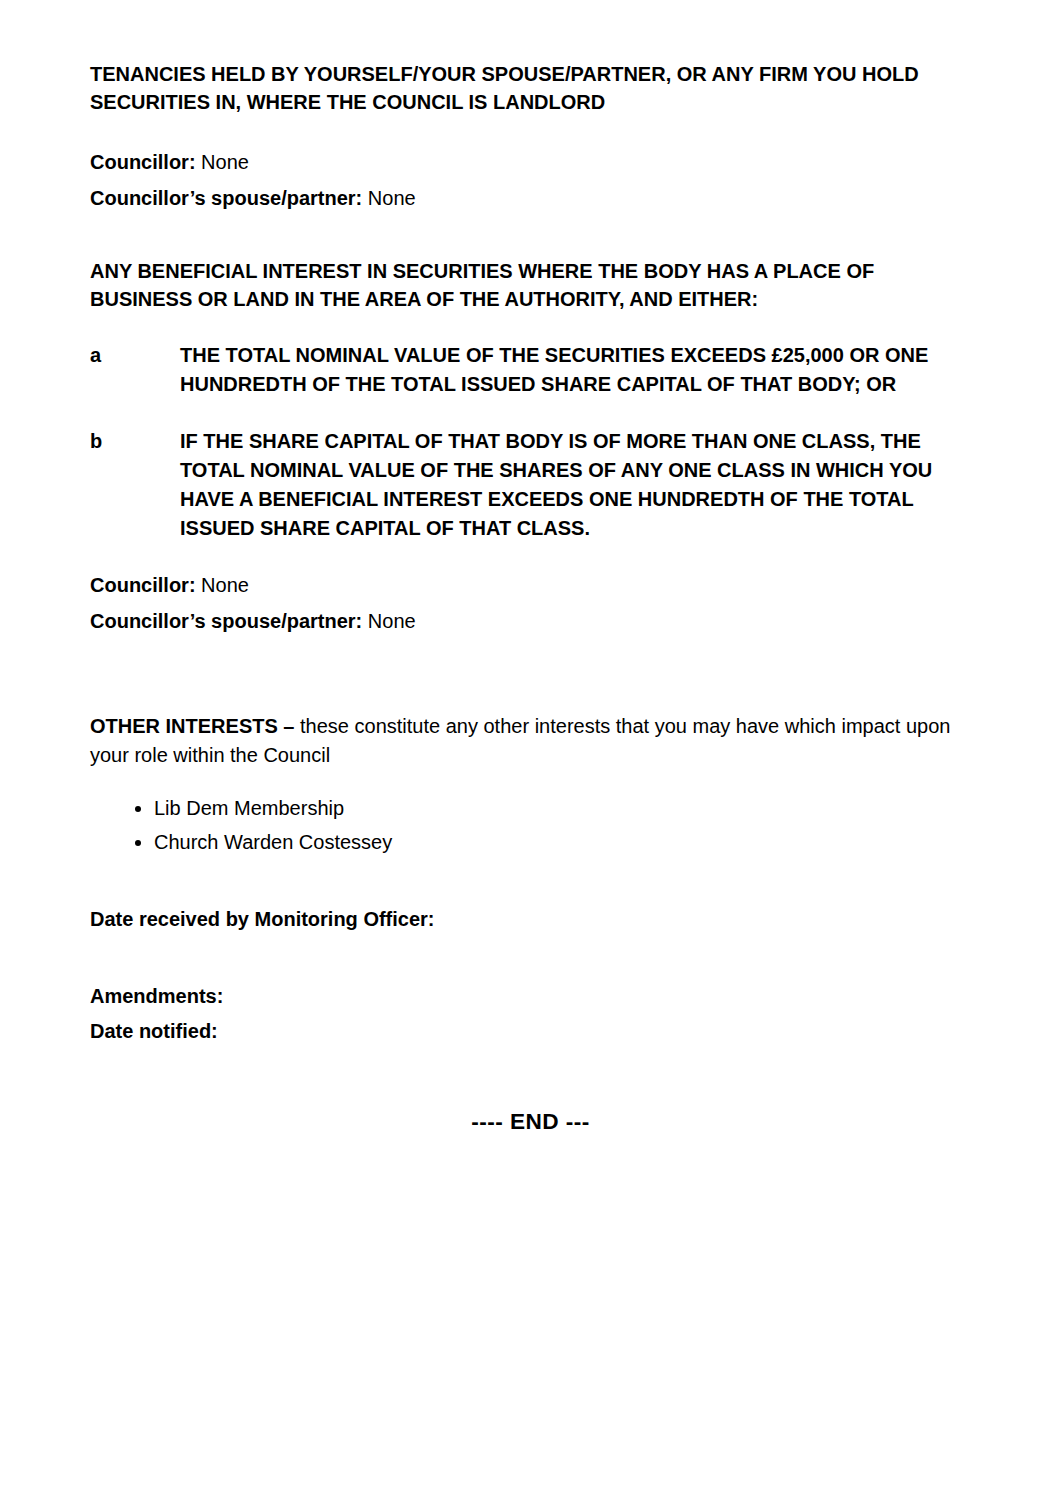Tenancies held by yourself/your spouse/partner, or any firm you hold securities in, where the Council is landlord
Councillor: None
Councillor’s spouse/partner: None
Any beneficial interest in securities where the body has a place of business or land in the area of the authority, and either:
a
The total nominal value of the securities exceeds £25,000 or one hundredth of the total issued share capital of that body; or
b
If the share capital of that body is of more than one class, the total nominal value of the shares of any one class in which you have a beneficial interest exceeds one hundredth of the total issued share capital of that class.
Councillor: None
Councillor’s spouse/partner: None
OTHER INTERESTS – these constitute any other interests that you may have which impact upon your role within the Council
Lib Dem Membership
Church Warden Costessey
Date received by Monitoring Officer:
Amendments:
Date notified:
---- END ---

..........

Task to complete: Give back the records exactly, minus any pictures.

Solution for this problem:
Tenancies held by yourself/your spouse/partner, or any firm you hold securities in, where the Council is landlord
Councillor: None
Councillor’s spouse/partner: None
Any beneficial interest in securities where the body has a place of business or land in the area of the authority, and either:
a
The total nominal value of the securities exceeds £25,000 or one hundredth of the total issued share capital of that body; or
b
If the share capital of that body is of more than one class, the total nominal value of the shares of any one class in which you have a beneficial interest exceeds one hundredth of the total issued share capital of that class.
Councillor: None
Councillor’s spouse/partner: None
OTHER INTERESTS – these constitute any other interests that you may have which impact upon your role within the Council
Lib Dem Membership
Church Warden Costessey
Date received by Monitoring Officer:
Amendments:
Date notified:
---- END ---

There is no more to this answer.